The United States has long dominated much of the knowledge economy, not least owing to an innovation environment that has proved highly attractive to foreign talent. But China has been watching carefully, adapting crucial lessons from the US to the local context. And its efforts are bearing fruit.
America's lead is significant. In 2000-19, the US had far more Fortune Global 500 companies than any other country. In 2000, the US boasted 179, compared to 107 for Japan and just ten for China. Though China surpassed the US in 2020, the US companies have retained an absolute advantage in market capitalization, profitability, and technological innovation.
American tech giants – such as Microsoft, Apple, and Nvidia – are especially dominant, having expanded faster internationally and outsourced their operations more broadly than their counterparts from China, the European Union, Japan, and India. Crucially, they have also attracted more of the world's talent.
In fact, the US is the top destination for global talent, accounting for nearly half of the highly skilled immigrants entering OECD countries. According to the QS World University Rankings, one-third of the world's top 100 universities, and four of the top ten, are in the US. These elite universities attract talented non-US students, who are likely to remain after graduation to start their careers.

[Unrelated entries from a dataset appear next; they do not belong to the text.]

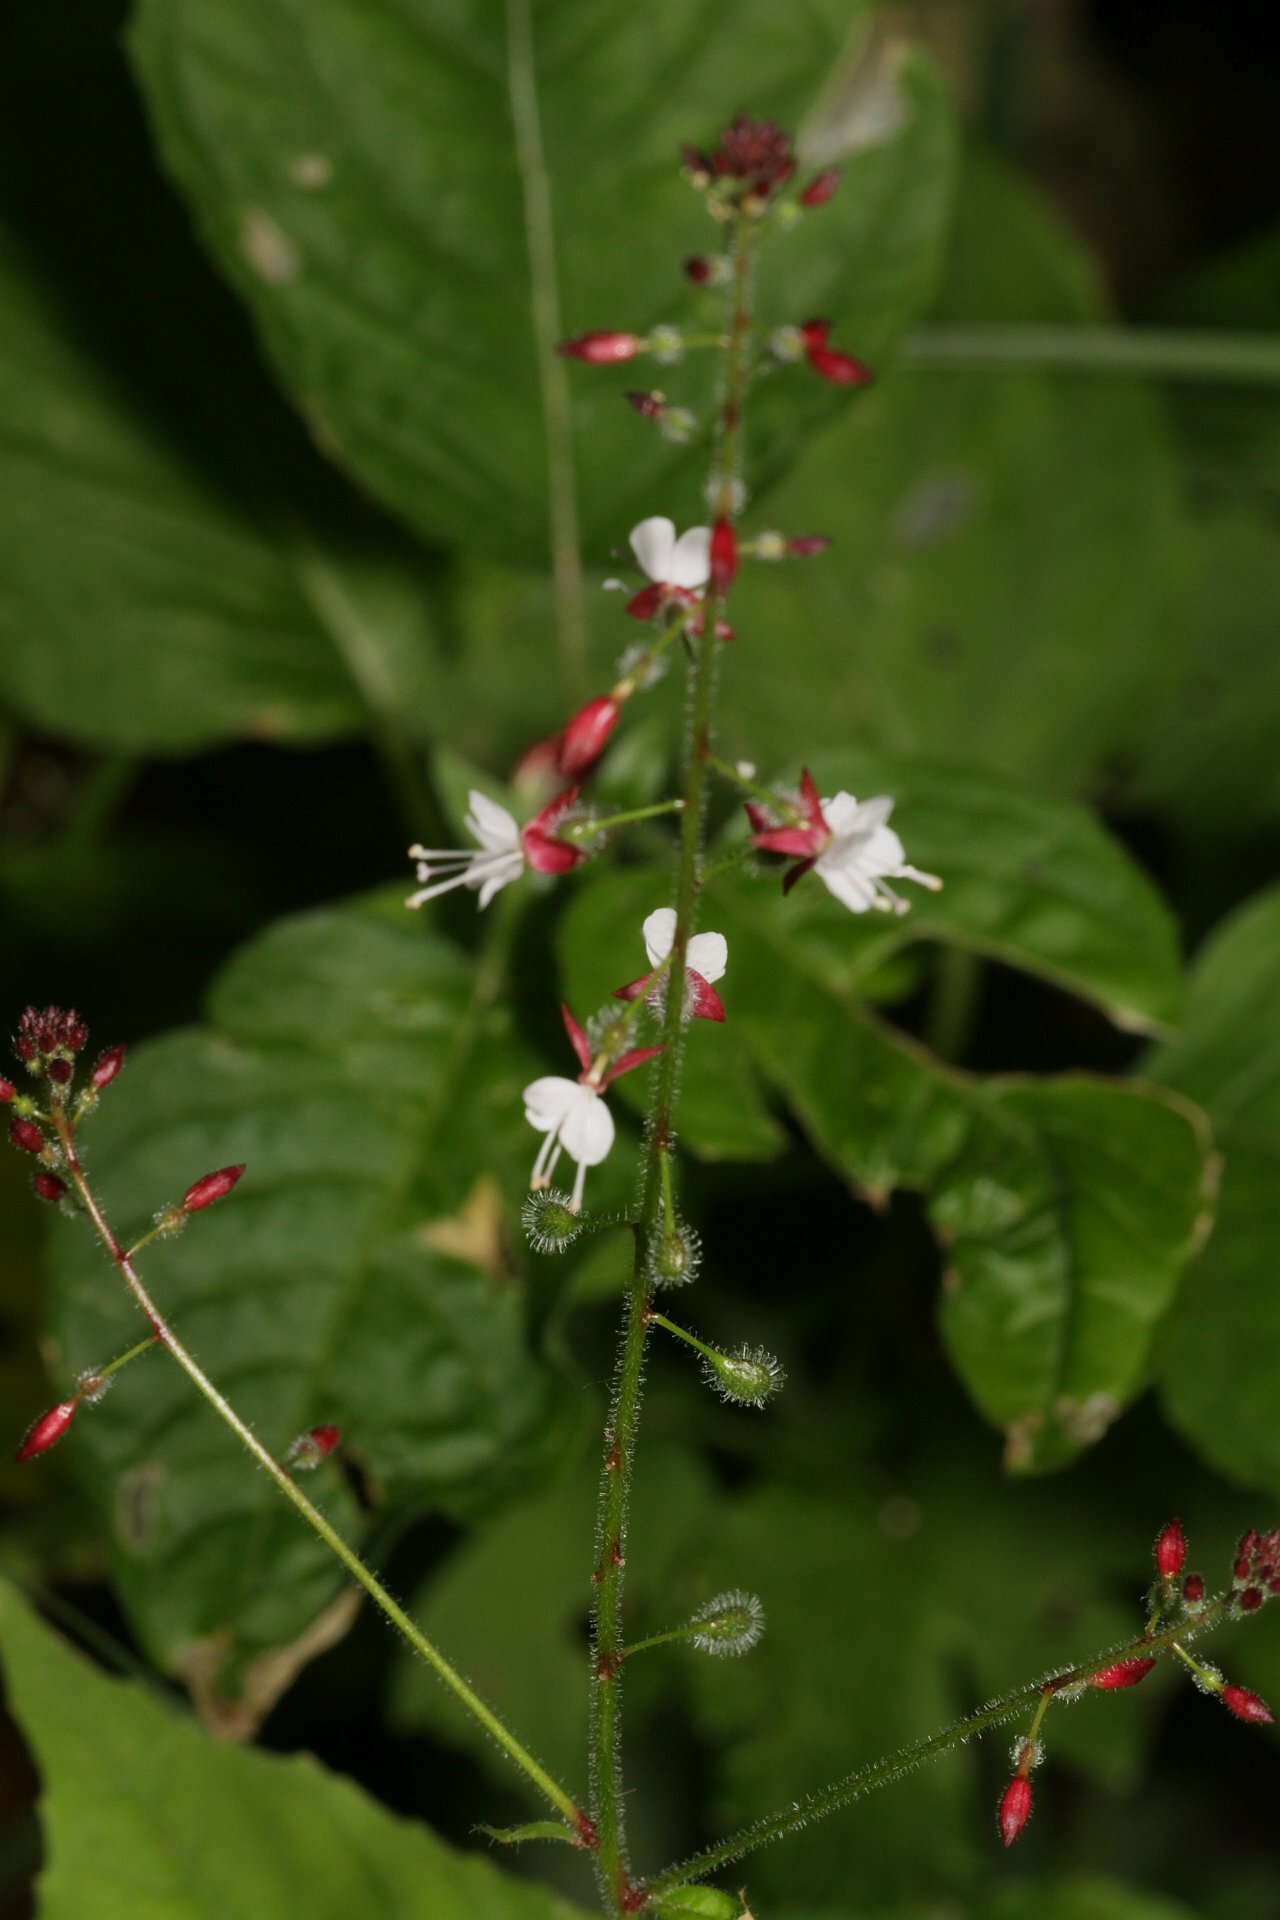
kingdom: Plantae
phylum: Tracheophyta
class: Magnoliopsida
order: Myrtales
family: Onagraceae
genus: Circaea
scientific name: Circaea lutetiana
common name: Enchanter's-nightshade
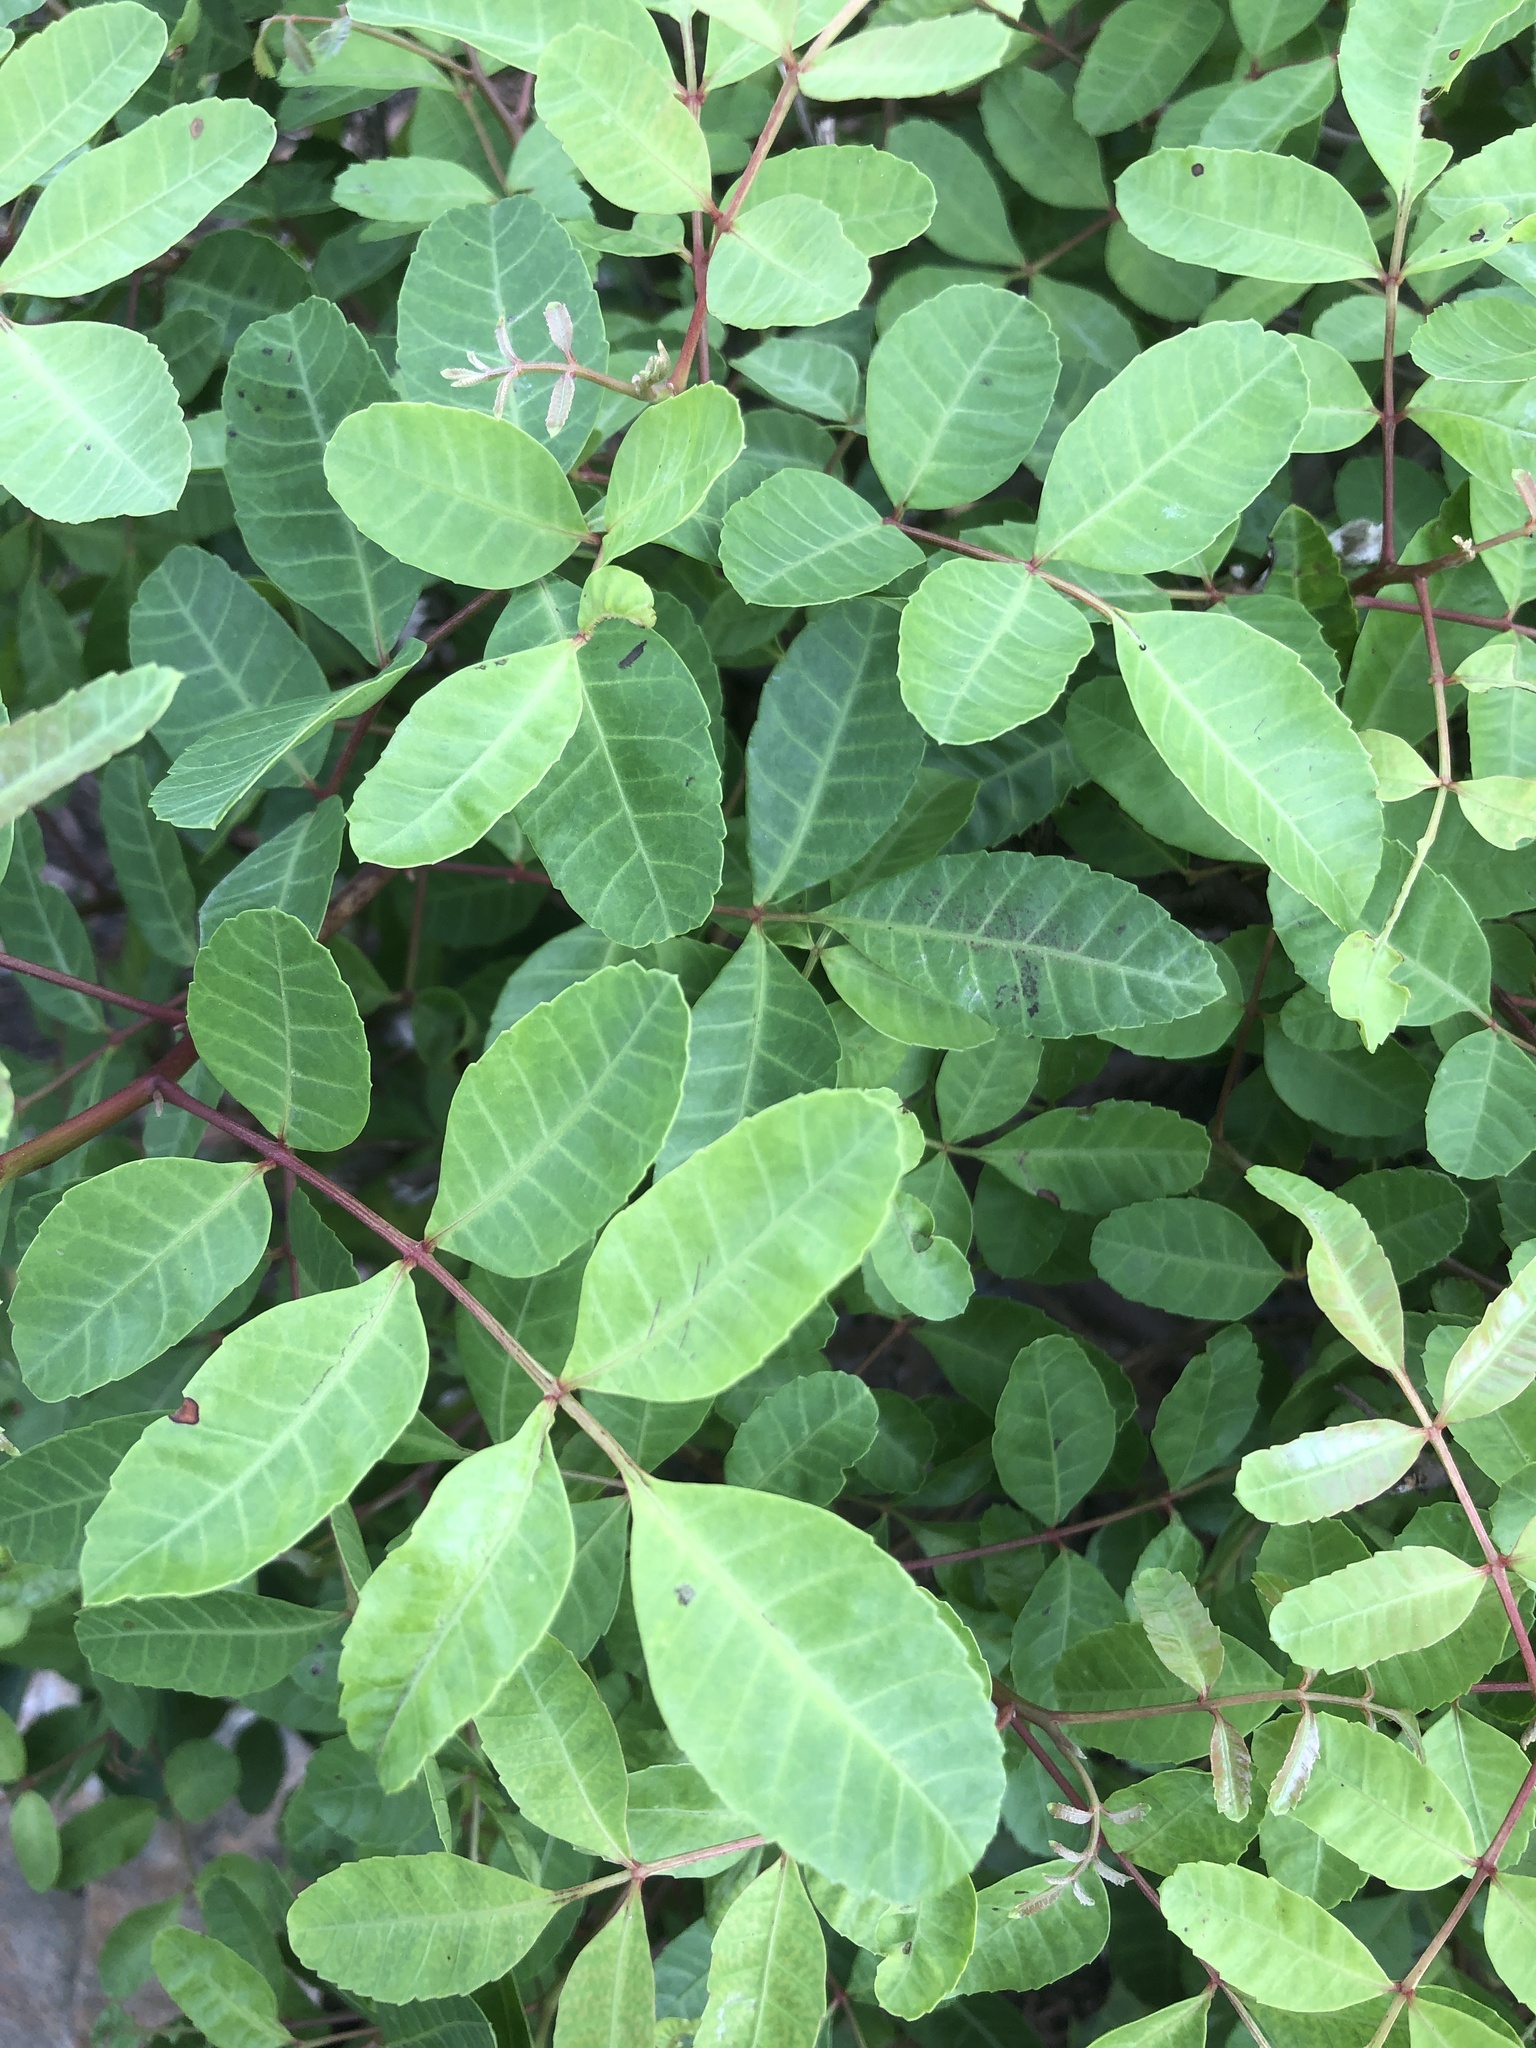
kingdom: Plantae
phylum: Tracheophyta
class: Magnoliopsida
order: Sapindales
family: Anacardiaceae
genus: Schinus
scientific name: Schinus terebinthifolia
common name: Brazilian peppertree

As a result, the US is now home to one-third of the world's high-skilled immigrant population. And this population is playing a leading role in shaping America's business and innovation environment. For example, Indian CEOs oversee American companies – including leading firms like Adobe, Alphabet and its Google subsidiary, Microsoft, and IBM – that are collectively valued at $6 trillion.
Chinese cities have been working hard to replicate this success. Shenzhen is a case in point. Within living memory, this southern Chinese city was a small fishing village, with few world-class universities nearby. But since 2000, the city has been transformed into a leading tech hub, thanks to its support for local universities and the establishment of satellite campuses by highly rated universities such as Peking University HSBC Business School, Tsinghua University, and the Chinese University of Hong Kong.
Cities attract top talent by offering an appealing lifestyle, a supportive business environment, and strong supply-chain connectivity. Industrial parks – which are being embraced by many developing economies – can bolster this effort, though establishing them is no easy feat, as they require talent in tech, corporate management, and government services, as well as supporting services in areas like finance, law, and logistics.
Financing is another crucial piece of the puzzle. A thriving innovation ecosystem cannot exist if high-tech firms cannot get the funding they need to grow. But for Chinese firms, it is becoming increasingly difficult to secure foreign investment. Since 2018, hundreds of Chinese companies – including Huawei and BYD – have confronted new sanctions or restrictions from the US and Europe. Many multinationals have decided to “decouple” from Chinese supply chains in order to comply with home-country regulations, despite the higher production costs this implies.
Yet foreign capital is not essential. In Silicon Valley, innovative tech companies turn to private-equity (PE) and venture-capital (VC) funds to finance their growth. These US funds are constantly investing in the next generation of “unicorns” (private companies with a valuation above $1 billion), often using their gains from the last generation. The National Venture Capital Association reports that about 80% of US PE funds invest in companies in the growth and development stages.
But in China (including Hong Kong), such funds tend to be smaller than their counterparts in the US: in 2021, the average PE fund size in the US approached $1 billion, compared to some $20 million in China. Moreover, Chinese PE/VC funds lack experience and specialist knowledge when it comes to frontier technologies.
This implies a serious challenge for China. From a macro-policy perspective, PE/VC funds are critical catalysts of supply-chain upgrading through new technologies and management knowhow. So, as Chinese companies seek to adopt new technologies, increase productivity, expand, and develop overseas markets, much of their risk capital will be financed primarily by these funds, rather than conventional banks or public financial markets.
But tech investments tend to have shorter-term horizons, and PE/VC funds rely on liquid stock markets to exit their positions. Transparent, resilient, and liquid capital markets are also needed to attract long-term institutional investors capable of taking on bigger risks in alternative or non-traditional financial instruments. Mobilizing insurance, pension, and social-security funds – which have the long-term savings and investment horizons to fund technological innovation (as well as infrastructure investments) – is essential.
So far, China's leaders have struggled to build the innovation ecosystem the country needs, including a liquid and transparent public and private funding mechanism. In the context of the Sino-American rivalry, this amounts to a massive disadvantage. To compete with the US, China needs to foster its own tech unicorns and build global platforms that match their American counterparts in speed, scale, and scope.